• [Work item]:
Could you copy every record below exactly, leaving out the pictures?

• [Given data]:
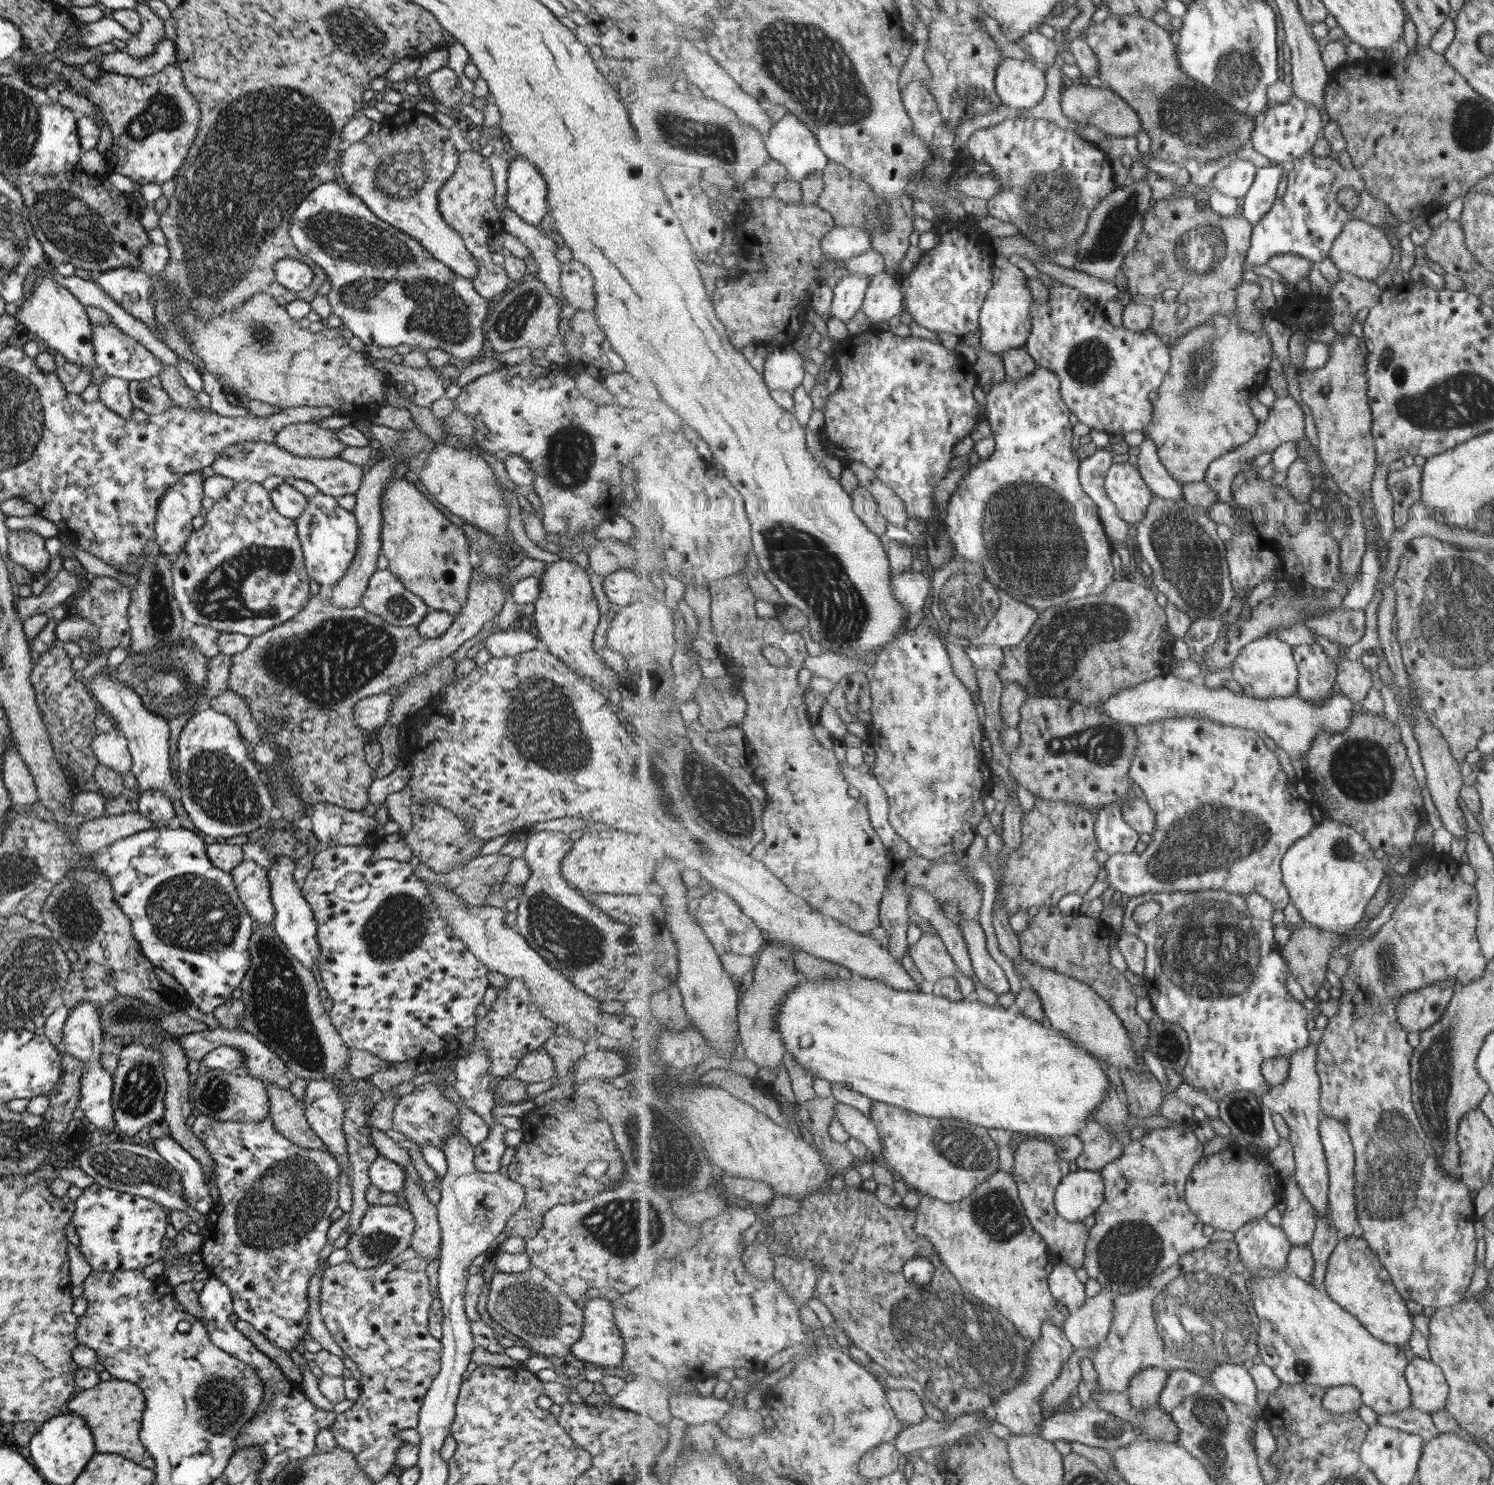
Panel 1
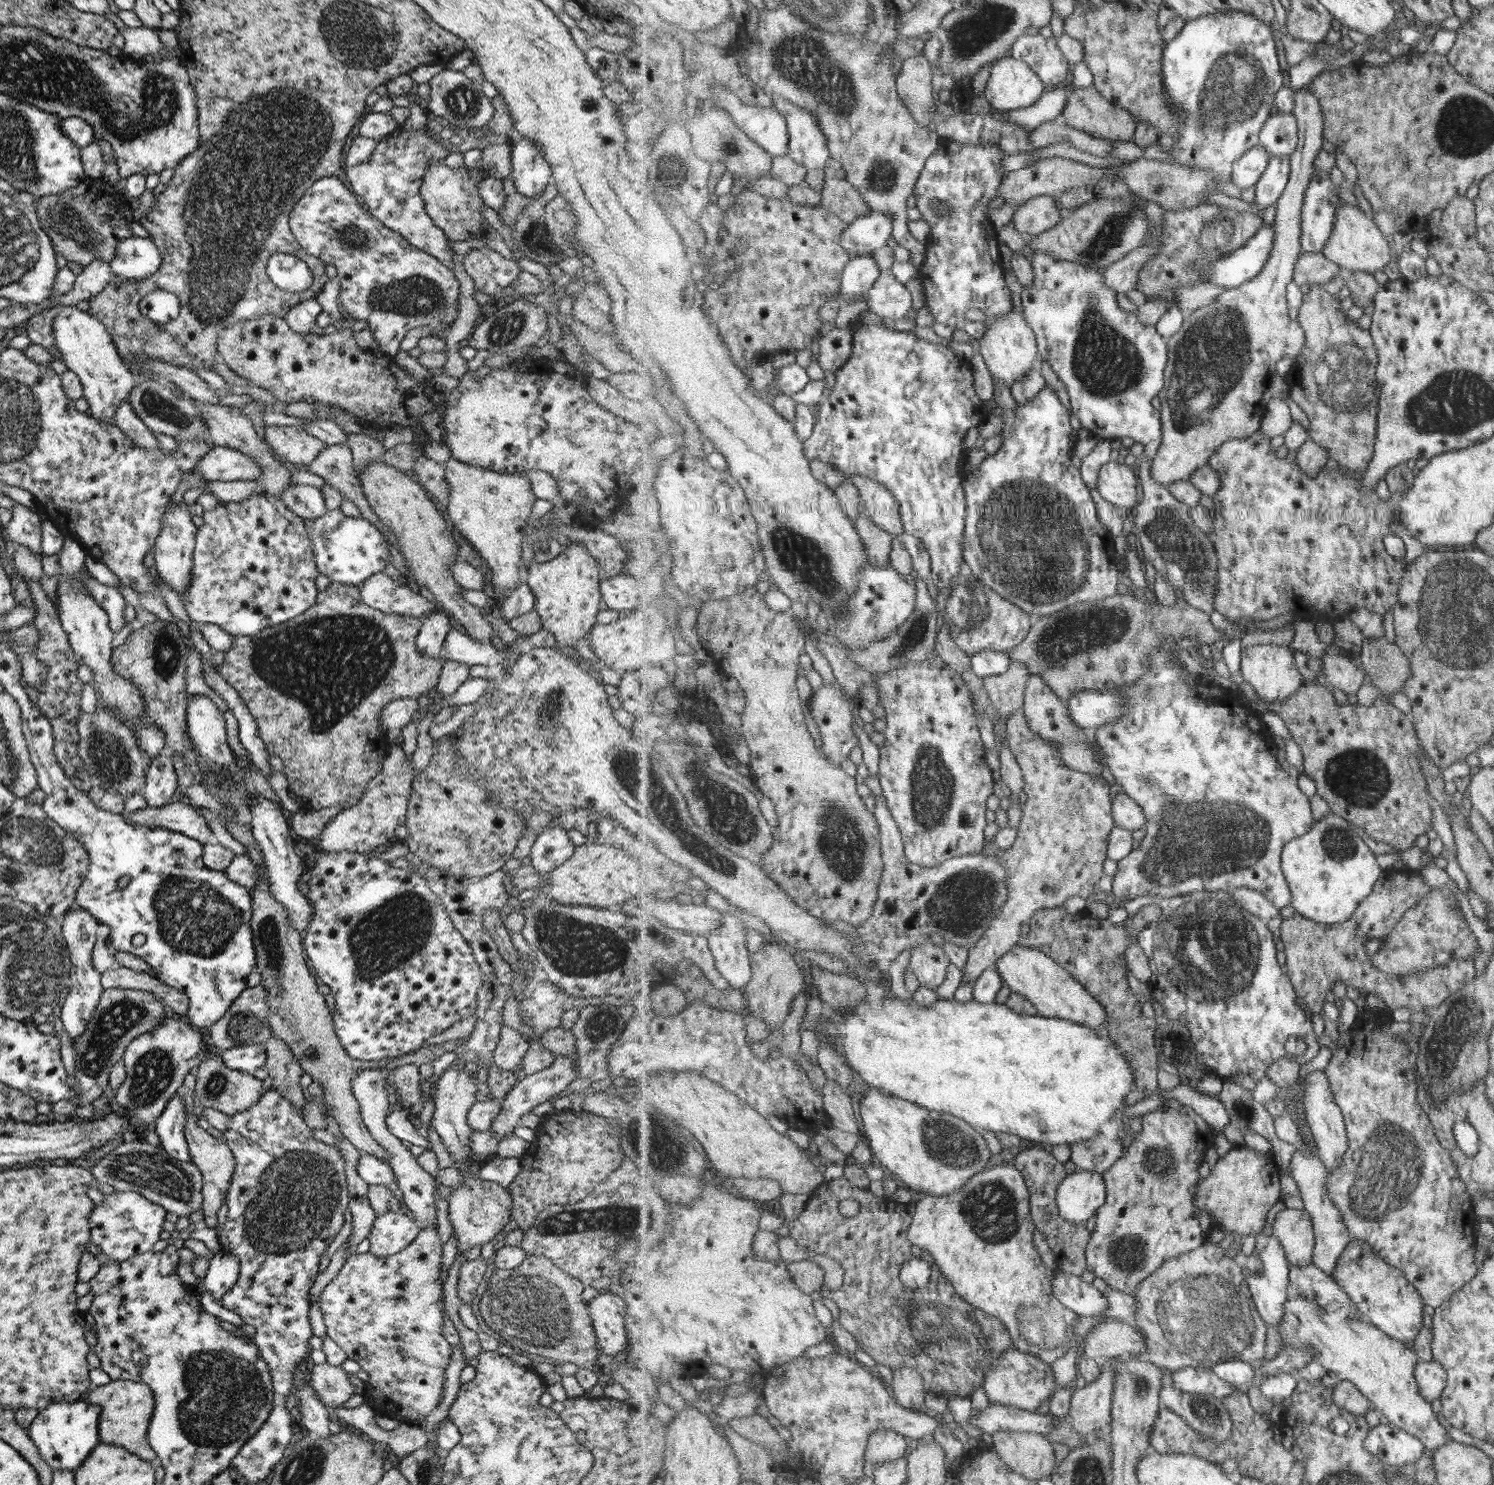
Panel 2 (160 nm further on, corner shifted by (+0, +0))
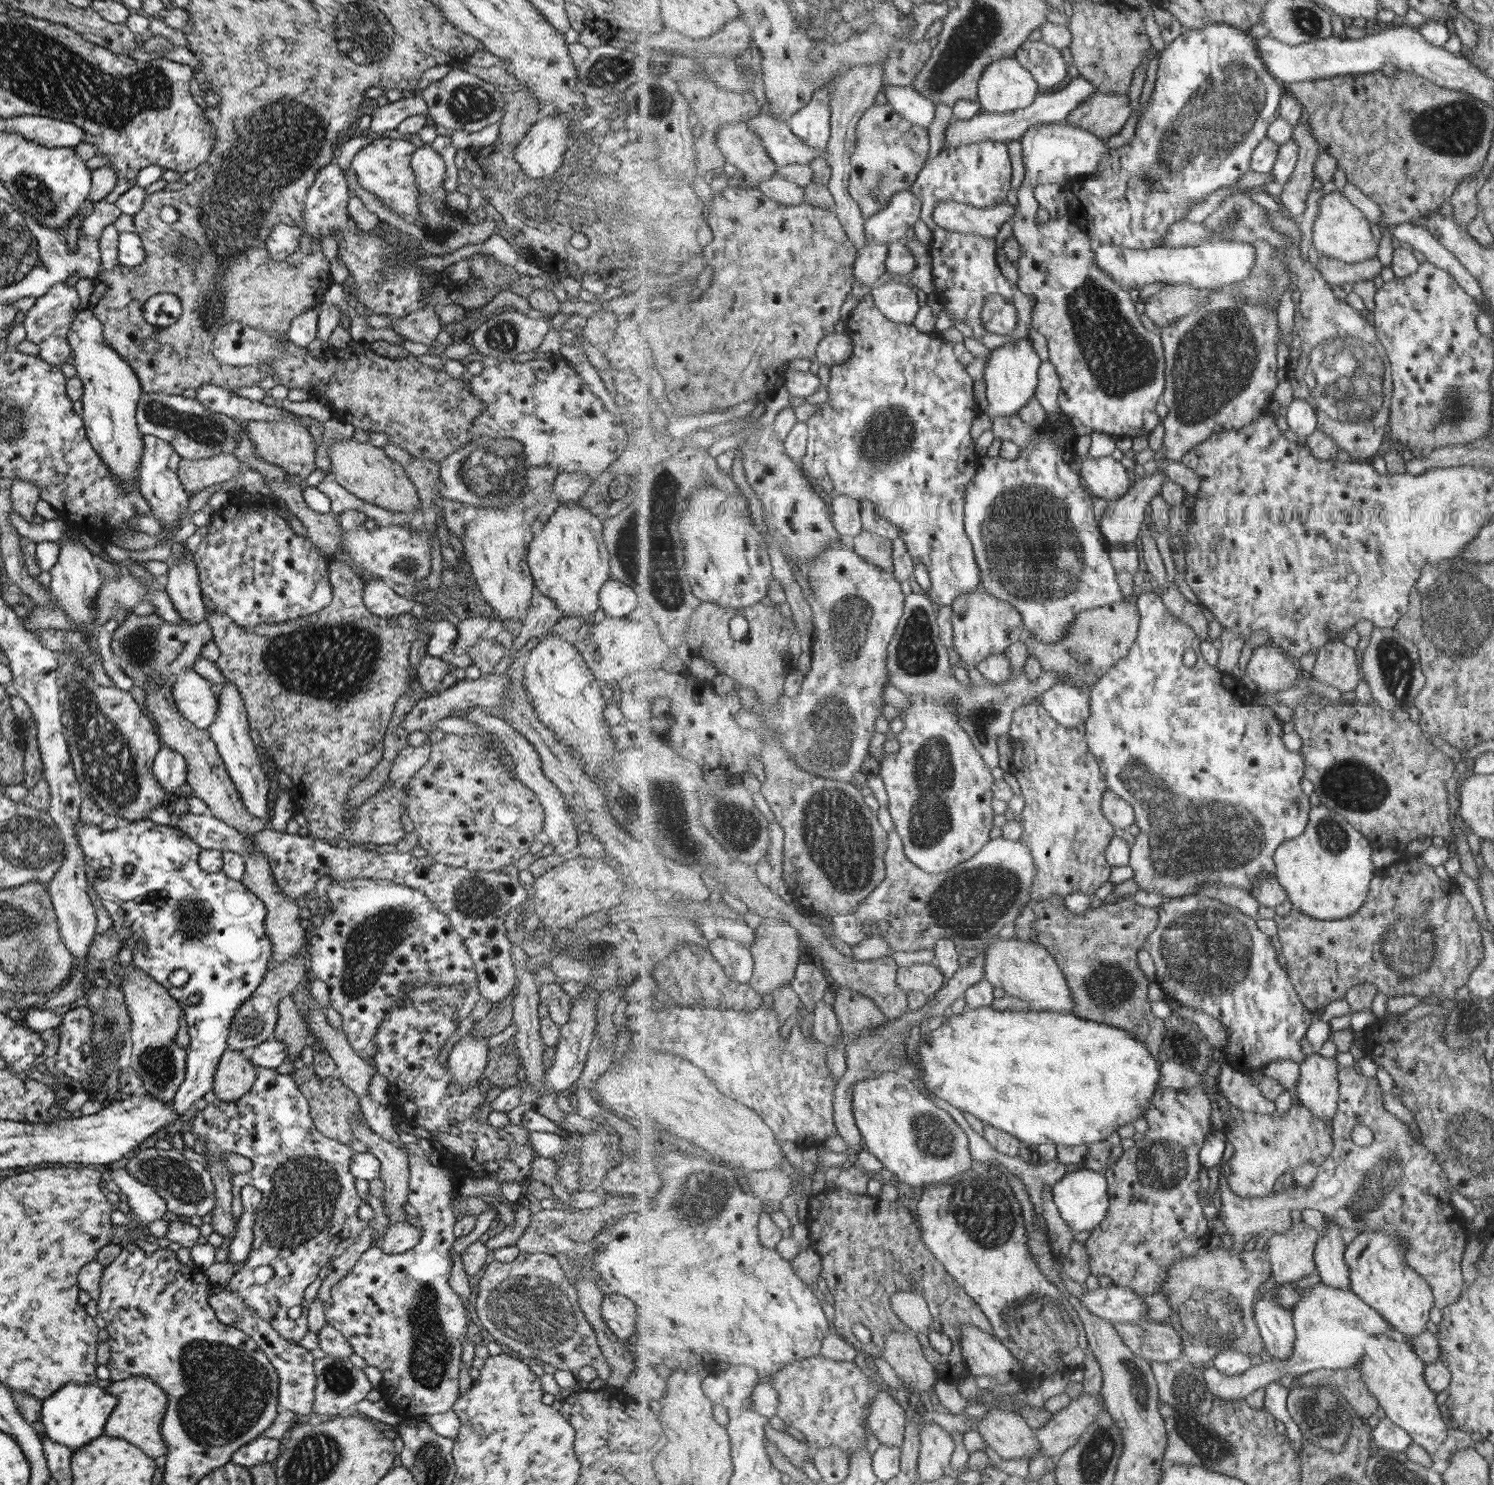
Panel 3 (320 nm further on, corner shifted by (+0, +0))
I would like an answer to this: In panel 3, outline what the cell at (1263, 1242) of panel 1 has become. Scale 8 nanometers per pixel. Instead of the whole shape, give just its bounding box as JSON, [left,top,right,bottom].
[1256,1287,1295,1360]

• [Exercise answer]:
Panel 1
Panel 2 (160 nm further on, corner shifted by (+0, +0))
Panel 3 (320 nm further on, corner shifted by (+0, +0))
I would like an answer to this: In panel 3, outline what the cell at (1263, 1242) of panel 1 has become. Scale 8 nanometers per pixel. Instead of the whole shape, give just its bounding box as JSON, [left,top,right,bottom].
[1256,1287,1295,1360]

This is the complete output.